Sunday evening we had the free welcome dinner in Puteri, paid for by Johor tourism, at the Hard Rock Cafe. Plenty of food, loud music and unlike Indonesia we didn’t have to sit through lengthy speeches or welcome dances.

Welcome dinner at Hard Rock Cafe

Monday we were signed up for the Johor tourism board tour of the sights, the Sultans Palace, craft village, Parliament Buildings and then out to the Southernmost point of mainland Malaysia.
The Sultans Palace has been closed to visitors for over 10 years and we were the first group to be allowed access. No photos were allowed anywhere except for the official group photo. The whole place was museum like showcasing the history of the Sultans and their wives, the gifts received and artefacts brought back from foreign tours along with the guest accommodation. An early Sultan was a friend of Queen Victoria and frequently visited England, the buildings are influenced by British and Malay architecture. The palace overlooks the Straits of Johor, between Malaysia and Singapore and when the Japanese overran Malaysia, driving the British out, the Japanese based themselves here as they believed, correctly, that the British would not bomb such a beautiful building.
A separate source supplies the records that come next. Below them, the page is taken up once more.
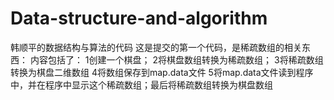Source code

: # Data-structure-and-algorithm
韩顺平的数据结构与算法的代码
这是提交的第一个代码，是稀疏数组的相关东西：
内容包括了：
1创建一个棋盘；
2将棋盘数组转换为稀疏数组；
3将稀疏数组转换为棋盘二维数组
4将数组保存到map.data文件
5将map.data文件读到程序中，并在程序中显示这个稀疏数组；最后将稀疏数组转换为棋盘数组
After the obligatory walk round the gift shop we moved on to the craft village with some interesting craft work on display.
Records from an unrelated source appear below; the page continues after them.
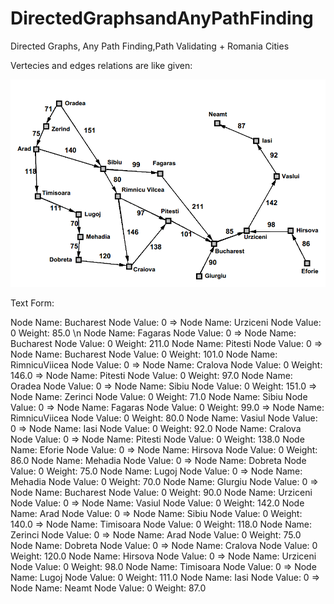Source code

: # DirectedGraphsandAnyPathFinding
Directed Graphs, Any Path Finding,Path Validating + Romania Cities

Vertecies and edges relations are like given:

![Relationships Visualising](https://github.com/alperkaya0/DirectedGraphsandAnyPathFinding/blob/main/35662691-7d0dbc72-06e7-11e8-942c-4718f079bb8f.png)

Text Form:

Node Name: Bucharest  Node Value: 0 => Node Name: Urziceni  Node Value: 0 Weight: 85.0 \n
Node Name: Fagaras  Node Value: 0 => Node Name: Bucharest  Node Value: 0 Weight: 211.0
Node Name: Pitesti  Node Value: 0 => Node Name: Bucharest  Node Value: 0 Weight: 101.0
Node Name: RimnicuViicea  Node Value: 0 => Node Name: Cralova  Node Value: 0 Weight: 146.0
                                        => Node Name: Pitesti  Node Value: 0 Weight: 97.0
Node Name: Oradea  Node Value: 0 => Node Name: Sibiu  Node Value: 0 Weight: 151.0
                                 => Node Name: Zerinci  Node Value: 0 Weight: 71.0
Node Name: Sibiu  Node Value: 0 => Node Name: Fagaras  Node Value: 0 Weight: 99.0
                                => Node Name: RimnicuViicea  Node Value: 0 Weight: 80.0
Node Name: Vasiul  Node Value: 0 => Node Name: Iasi  Node Value: 0 Weight: 92.0
Node Name: Cralova  Node Value: 0 => Node Name: Pitesti  Node Value: 0 Weight: 138.0
Node Name: Eforie  Node Value: 0 => Node Name: Hirsova  Node Value: 0 Weight: 86.0
Node Name: Mehadia  Node Value: 0 => Node Name: Dobreta  Node Value: 0 Weight: 75.0
Node Name: Lugoj  Node Value: 0 => Node Name: Mehadia  Node Value: 0 Weight: 70.0
Node Name: Glurgiu  Node Value: 0 => Node Name: Bucharest  Node Value: 0 Weight: 90.0
Node Name: Urziceni  Node Value: 0 => Node Name: Vasiul  Node Value: 0 Weight: 142.0
Node Name: Arad  Node Value: 0 => Node Name: Sibiu  Node Value: 0 Weight: 140.0
                               => Node Name: Timisoara  Node Value: 0 Weight: 118.0
Node Name: Zerinci  Node Value: 0 => Node Name: Arad  Node Value: 0 Weight: 75.0
Node Name: Dobreta  Node Value: 0 => Node Name: Cralova  Node Value: 0 Weight: 120.0
Node Name: Hirsova  Node Value: 0 => Node Name: Urziceni  Node Value: 0 Weight: 98.0
Node Name: Timisoara  Node Value: 0 => Node Name: Lugoj  Node Value: 0 Weight: 111.0
Node Name: Iasi  Node Value: 0 => Node Name: Neamt  Node Value: 0 Weight: 87.0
An interesting bamboo musical instrument at the Craft Village, plucked or tapped it makes a sound quite like a piano

Then on to the Parliament and government offices. The government is based on the Westminster style and the architectural style is taken from the Grand Mosque and the Alhambra palace. The path from the government buildings to the parliament and the interior of the chamber is lined up with Mecca. The Sultan has the ultimate say in whether a law is passed or not and he sits below a copy of the Quran so that his judgement and that of parliament is inspired by Allah.

Inside the parliament chamber, under the pineapple skylight

The walkway between the government offices and the parliament building aligns with Mecca

A dance troupe in the civic gardens displaying traditional dress

At long last we were taken to a food court for lunch before the final part of the tour, Tanjung Piai, (cape of the golden leather fern) the southernmost point of mainland Asia. At the junction of the Malacca and Johor straits the National park was set up to protect the wetlands and mangroves from erosion and oil spills in this area of heavy shipping. There is a replanting scheme in progress and boardwalks take you out to view the flats and to reach the southernmost point.

Water monitor lizard, we saw these swimming around the marina, about 2m long.

Southermost point of mainland Asia

The next stage is to clear out of Puteri and head north.